I have to upload data for a year spanning 1500+ files on Druid. I was using Hadoop batch ingestion for this and after I queried my data I realized that the ingested segments were replacing the previously ingested segments for the same interval. After reading previous posts about appending segments instead of replacing them on this group, I came across 2 methods I can use:

  1. Ingestion through kafka-indexing-service: Most of the answers on this group recommended using this option. I tried it and it works for a single machine.

Q 1a: Does kafka-indexing service provide same ingestion performance as a hadoop batch ingestion?

Q 1b: Any configs I can change to make kafka help ingest more data faster?

Q 1c: The command used to load data on a kafka topic basically uses a pipe to read a local file. Can I use the cat command to pipe a file from GCS bucket? Is this the best way to load data on Kafka from GCS bucket? Any suggestions are welcome.

  1. Delta ingestion: I am a little bit confused about this method. The example show at (http://druid.io/docs/latest/ingestion/update-existing-data.html), refers to reading data already existing inside druid. I am not sure how to use this option when reading data from files for the first time itself. Basically I want to achieve results from a proper hadoop batch ingestion but by appending previous segments instead of replacing it.

Q 2a: Would really appreciate if someone could share their setup for delta ingestion where reading from files instead of datasources.

Q 3: I am assuming that all the segment intervals that got over-written during Hadoop batch ingestion are inaccessible now. That is to say I cannot make any changes in config on Historical or any other node to be able to read from the entire data instead of last updated. Am I wrong?

Q 4: In what way are you ingesting large amount of historical data into Druid?

Thanks!

Hey Ankit,

Responding at a high level:

  • If you’re doing a one shot load of 1500 files into Druid into a new (no previous data) datasource AND you already have a Hadoop cluster to work with, I would suggest just running a Hadoop job that handles the whole batch at once which will avoid any overwrite issues.

  • If the parameters are same as above but you’re ingesting into an existing datasource with previous data, you would follow the instructions here: http://druid.io/docs/latest/ingestion/update-existing-data.html and use a ‘multi’ inputSpec with one ‘dataSource’ inputSpec and another ‘static’ (or other file-type) inputSpec that reads your 1500 new files. This will create a new set of segments that will replace the existing ones, but these will contain all the previous data + the new data. The example on that page is helpful in understanding how to read existing segments and new files in a single indexing job.
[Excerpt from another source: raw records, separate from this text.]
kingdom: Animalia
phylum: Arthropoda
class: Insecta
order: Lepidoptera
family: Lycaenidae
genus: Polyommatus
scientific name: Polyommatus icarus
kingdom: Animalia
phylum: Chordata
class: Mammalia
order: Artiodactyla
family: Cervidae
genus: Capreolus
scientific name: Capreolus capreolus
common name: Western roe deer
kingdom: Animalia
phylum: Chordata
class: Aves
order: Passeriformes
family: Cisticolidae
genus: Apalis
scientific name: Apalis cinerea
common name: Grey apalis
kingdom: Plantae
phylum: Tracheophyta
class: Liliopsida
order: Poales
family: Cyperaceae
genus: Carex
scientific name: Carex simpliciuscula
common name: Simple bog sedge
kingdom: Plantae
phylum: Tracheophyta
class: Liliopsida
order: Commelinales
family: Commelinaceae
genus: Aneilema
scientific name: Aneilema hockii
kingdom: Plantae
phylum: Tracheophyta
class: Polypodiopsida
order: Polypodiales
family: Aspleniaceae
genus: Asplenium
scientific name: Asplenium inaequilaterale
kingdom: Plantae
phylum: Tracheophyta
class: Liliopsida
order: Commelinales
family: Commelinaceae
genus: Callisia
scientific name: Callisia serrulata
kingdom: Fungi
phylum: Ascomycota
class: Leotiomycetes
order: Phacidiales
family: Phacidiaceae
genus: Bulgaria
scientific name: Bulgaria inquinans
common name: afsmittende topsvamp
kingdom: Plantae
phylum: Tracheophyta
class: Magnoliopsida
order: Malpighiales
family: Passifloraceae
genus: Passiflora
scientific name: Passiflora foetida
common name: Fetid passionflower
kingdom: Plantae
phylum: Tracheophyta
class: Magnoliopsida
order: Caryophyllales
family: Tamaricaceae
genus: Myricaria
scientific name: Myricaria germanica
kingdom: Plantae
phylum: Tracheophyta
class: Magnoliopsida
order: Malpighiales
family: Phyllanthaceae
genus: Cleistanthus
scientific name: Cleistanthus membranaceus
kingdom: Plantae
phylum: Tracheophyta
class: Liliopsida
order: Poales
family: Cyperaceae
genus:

  • If after the initial load, you’re going to periodically have additional files that you want added to the datasource, I’d recommend looking into native batch ingestion running in append-mode (setting the ‘appendToExisting’ ioConfig to true). This will add the new data to the datasource without replacing the existing data.

  • From what you’ve described, using Kafka indexing doesn’t seem necessary; however, if you are working with real-time data or getting frequent updates that you’d like reflected quickly in Druid, it would be something interesting to consider. I’ll defer responding to your specific questions on Kafka indexing unless it’s something you decide you’d like to pursue instead of (or in addition to) the above methods.

Hope this helps!

David

Thanks a lot for clearing things up.